After several others had spoken, and the Indians seemed about to leave the room, the interpreter was directed to ask the following questions: "Shall I say to the President that you refuse the offers that he has made to you? Are we to understand that you refuse those offers?" Sitting Bull answered: "I could tell you more, but that is all I have to tell. If we told you more, you would not pay any attention to it. This part of the country does not belong to your people. You belong to the other side, this side belongs to us."
Thus the conference closed. The Indians positively refused to give up all their weapons, to exchange their horses for cows and the priceless privilege of being shut up upon reservations, off which they could not go without being pursued, arrested and brought back by troops.
Sitting Bull did not believe the cows would materialize if his people gave up their horses. He had long since lost faith in the Government which, as he expressed it, "had made fifty-two treaties with the Sioux and kept none of them."
It was also in this connection that the great Indian leader made his famous reply: "Tell them at Washington if they have one man who speaks the truth to send him to me, and I will listen to what he has to say."
The country originally owned and occupied by the Sioux extended many miles beyond the Canadian boundary line. Hence they had claims to territory in both countries, but their lot at this period was indeed sad. Those bands on our side were for the most part confined to reservations where, by reason of crop failure and the other causes already given, they were threatened with starvation.
Those malcontent Indians under Sitting Bull, on the Canadian side, enjoyed liberty, but they had little else. The Canadian Government would give them protection but no supplies. And now the buffalo, on which they depended mainly for subsistence, was being gradually exterminated or driven off.

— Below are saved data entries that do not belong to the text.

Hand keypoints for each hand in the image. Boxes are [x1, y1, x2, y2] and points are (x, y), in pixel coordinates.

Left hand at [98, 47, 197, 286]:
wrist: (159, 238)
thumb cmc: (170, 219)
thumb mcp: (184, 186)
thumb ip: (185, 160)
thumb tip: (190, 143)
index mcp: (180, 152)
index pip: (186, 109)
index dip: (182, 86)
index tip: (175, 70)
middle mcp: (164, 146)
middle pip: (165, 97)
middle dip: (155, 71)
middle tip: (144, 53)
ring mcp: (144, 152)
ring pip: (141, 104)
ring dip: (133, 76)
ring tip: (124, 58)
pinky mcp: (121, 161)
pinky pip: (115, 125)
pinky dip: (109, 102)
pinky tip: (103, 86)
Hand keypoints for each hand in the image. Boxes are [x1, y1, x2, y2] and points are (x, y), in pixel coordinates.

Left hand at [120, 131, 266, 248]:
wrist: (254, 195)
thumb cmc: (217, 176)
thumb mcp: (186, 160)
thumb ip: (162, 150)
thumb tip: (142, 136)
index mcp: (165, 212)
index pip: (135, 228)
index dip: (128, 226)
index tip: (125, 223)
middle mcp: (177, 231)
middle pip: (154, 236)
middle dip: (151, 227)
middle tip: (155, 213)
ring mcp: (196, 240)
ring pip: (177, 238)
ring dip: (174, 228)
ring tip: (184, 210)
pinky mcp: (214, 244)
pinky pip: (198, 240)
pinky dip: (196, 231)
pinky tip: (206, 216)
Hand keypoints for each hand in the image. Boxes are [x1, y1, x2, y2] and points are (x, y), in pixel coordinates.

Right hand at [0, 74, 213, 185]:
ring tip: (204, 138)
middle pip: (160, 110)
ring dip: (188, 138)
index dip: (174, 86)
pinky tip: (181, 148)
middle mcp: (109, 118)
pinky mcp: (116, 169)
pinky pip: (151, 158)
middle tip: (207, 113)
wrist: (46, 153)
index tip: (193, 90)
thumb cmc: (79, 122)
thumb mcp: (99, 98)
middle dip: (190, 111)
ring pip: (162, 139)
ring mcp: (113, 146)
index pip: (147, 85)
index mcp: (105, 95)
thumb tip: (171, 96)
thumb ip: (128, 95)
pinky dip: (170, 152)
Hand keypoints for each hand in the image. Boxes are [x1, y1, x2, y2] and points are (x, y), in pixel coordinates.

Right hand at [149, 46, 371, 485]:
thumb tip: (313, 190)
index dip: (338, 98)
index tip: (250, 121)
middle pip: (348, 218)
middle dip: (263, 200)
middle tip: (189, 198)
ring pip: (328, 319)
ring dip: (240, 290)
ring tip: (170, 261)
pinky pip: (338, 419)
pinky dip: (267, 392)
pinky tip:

Besides the commission appointed by the Government at least two enterprising Chicago papers sent reporters all the way to Canada to interview the Indian sphinx of the Northwest. These interviews took place at Fort Walsh, in the presence of Major Walsh, who seems to have been a prime favorite with Sitting Bull and all his followers. In the first one, it is stated:
"At the appointed time, half-past eight, the lamps were lighted and the most mysterious Indian chieftain who ever flourished in North America was ushered in. There he stood, his blanket rolled back, his head upreared, his right moccasin put forward, his right hand thrown across his chest. I arose and approached him, holding out both hands. He grasped them cordially. 'How!' said he, 'How!' At this time he was clad in a black and white calico shirt, black cloth leggins and moccasins, magnificently embroidered with beads and porcupine quills. He held in his left hand a foxskin cap, its brush drooping to his feet; with the dignity and grace of a natural gentleman he had removed it from his head at the threshold. His eyes gleamed like black diamonds. His visage, devoid of paint, was noble and commanding; nay, it was something more. Besides the Indian character given to it by high cheek-bones, a broad, retreating forehead, a prominent, aquiline nose and a jaw like a bull-dog's, there was about the mouth something of beauty, but more an expression of exquisite irony. Such a mouth and such eyes as this Indian's, if seen in the countenance of a white man would appear to denote qualities similar to those which animated the career of Mazarin. Yet there was something wondrously sweet in his smile as he extended to me his hands.